'''

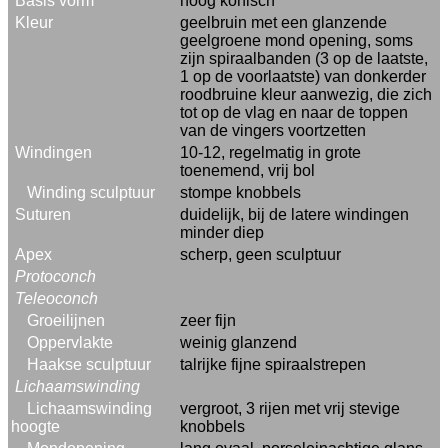
Basis vorm
hoog konisch
Kleur
geelbruin met een glanzende
geelgroene mond opening, soms
zijn spiraalbanden (3 op de laatste,
1 op de voorlaatste) van donkerder
roodbruine kleur aanwezig, die zich
tot op de vlag en naar de toppen
van de vingers voortzetten
Windingen
10-12, regelmatig in grote
toenemend, vrij bol
Winding sculptuur
stompe knobbels
Suturen
duidelijk, bij de latere windingen
minder diep
Apex
scherp, geen sculptuur
Protoconch
Teleoconch
Groeilijnen
zeer fijn
Oppervlakte
weinig glanzend
Haakse sculptuur
talrijke fijne spiraalstrepen
Lichaamswinding
Lichaamswinding
vergroot, 3 rijen met vrij stevige
hoogte
knobbels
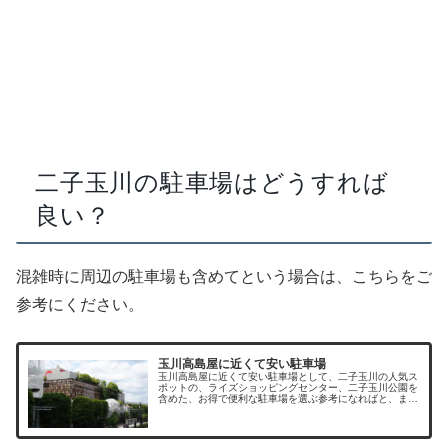
二子玉川の駐車場はどうすれば
良い？
混雑時に周辺の駐車場も含めてという場合は、こちらをご
参考にください。
玉川高島屋に近くて安い駐車場
玉川高島屋に近くて安い駐車場として、二子玉川の人気ス
ポットの、ライズショッピングセンター、二子玉川公園を
含めた、お得で便利な駐車場を選ぶ参考になればと、まと
めてみました。二子玉川周辺に駐車場はたくさんあります
が、休日は駐車料金も割り増しとな...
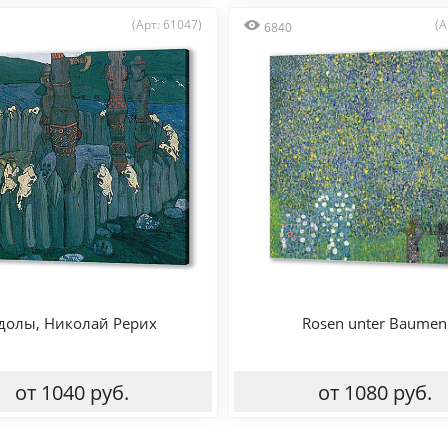
(Арт: 61047)
(А
6840
долы, Николай Рерих
Rosen unter Baumen
от 1040 руб.
от 1080 руб.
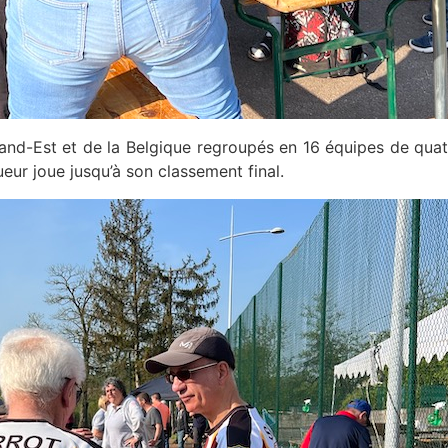
and-Est et de la Belgique regroupés en 16 équipes de quatre
ur joue jusqu’à son classement final.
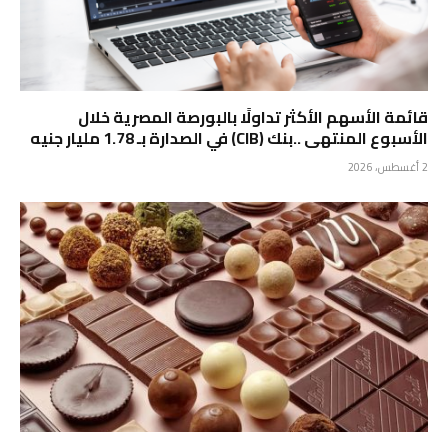
قائمة الأسهم الأكثر تداولًا بالبورصة المصرية خلال
الأسبوع المنتهى ..بنك (CIB) في الصدارة بـ 1.78 مليار جنيه
2 أغسطس، 2026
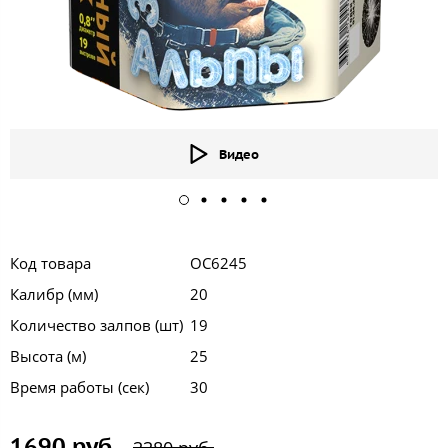
Видео
Код товара
ОС6245
Калибр (мм)
20
Количество залпов (шт)
19
Высота (м)
25
Время работы (сек)
30
1690 руб.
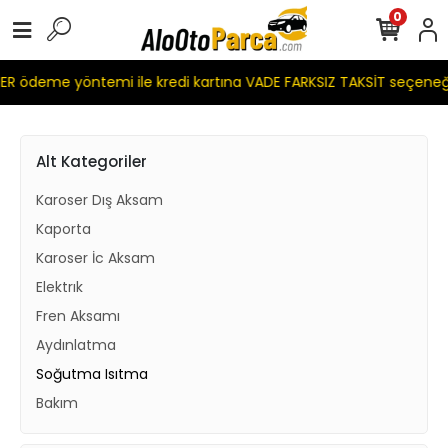
0
R ödeme yöntemi ile kredi kartına VADE FARKSIZ TAKSİT seçeneğ
Alt Kategoriler
Karoser Dış Aksam
Kaporta
Karoser İc Aksam
Elektrık
Fren Aksamı
Aydınlatma
Soğutma Isıtma
Bakım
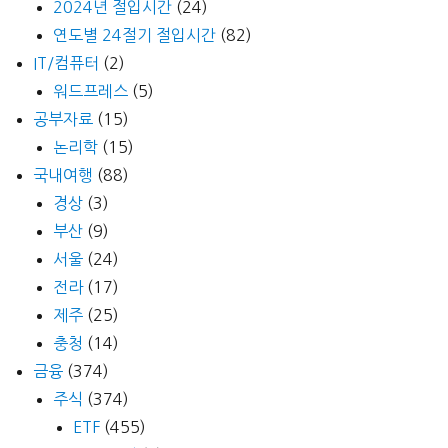
2024년 절입시간
(24)
연도별 24절기 절입시간
(82)
IT/컴퓨터
(2)
워드프레스
(5)
공부자료
(15)
논리학
(15)
국내여행
(88)
경상
(3)
부산
(9)
서울
(24)
전라
(17)
제주
(25)
충청
(14)
금융
(374)
주식
(374)
ETF
(455)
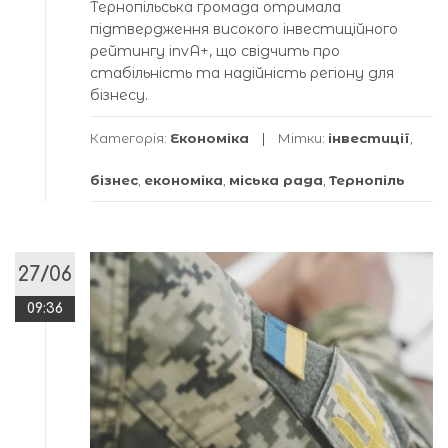
Тернопільська громада отримала
підтвердження високого інвестиційного
рейтингу invА+, що свідчить про
стабільність та надійність регіону для
бізнесу.
Категорія:
Економіка
Мітки:
інвестиції
,
бізнес
,
економіка
,
міська рада
,
Тернопіль
27/06
09:36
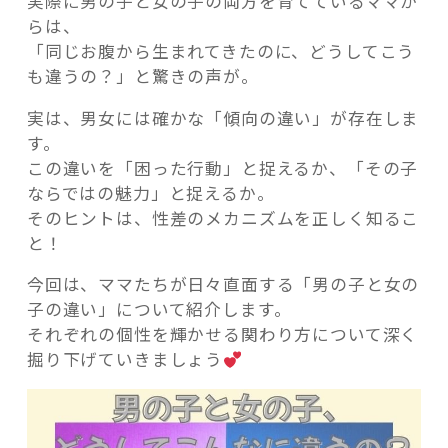
実際に男の子と女の子の両方を育てているママか
らは、
「同じお腹から生まれてきたのに、どうしてこう
も違うの？」と驚きの声が。
実は、男女には確かな「傾向の違い」が存在しま
記事検索
す。
この違いを「困った行動」と捉えるか、「その子
ならではの魅力」と捉えるか。
そのヒントは、性差のメカニズムを正しく知るこ
と！
今回は、ママたちが日々直面する「男の子と女の
子の違い」について紹介します。
それぞれの個性を輝かせる関わり方について深く
掘り下げていきましょう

'''

**What you have to do:** This task calls for each line of the material that contains "sculptuur".

**Answer space:**
Winding sculptuur
scherp, geen sculptuur
Haakse sculptuur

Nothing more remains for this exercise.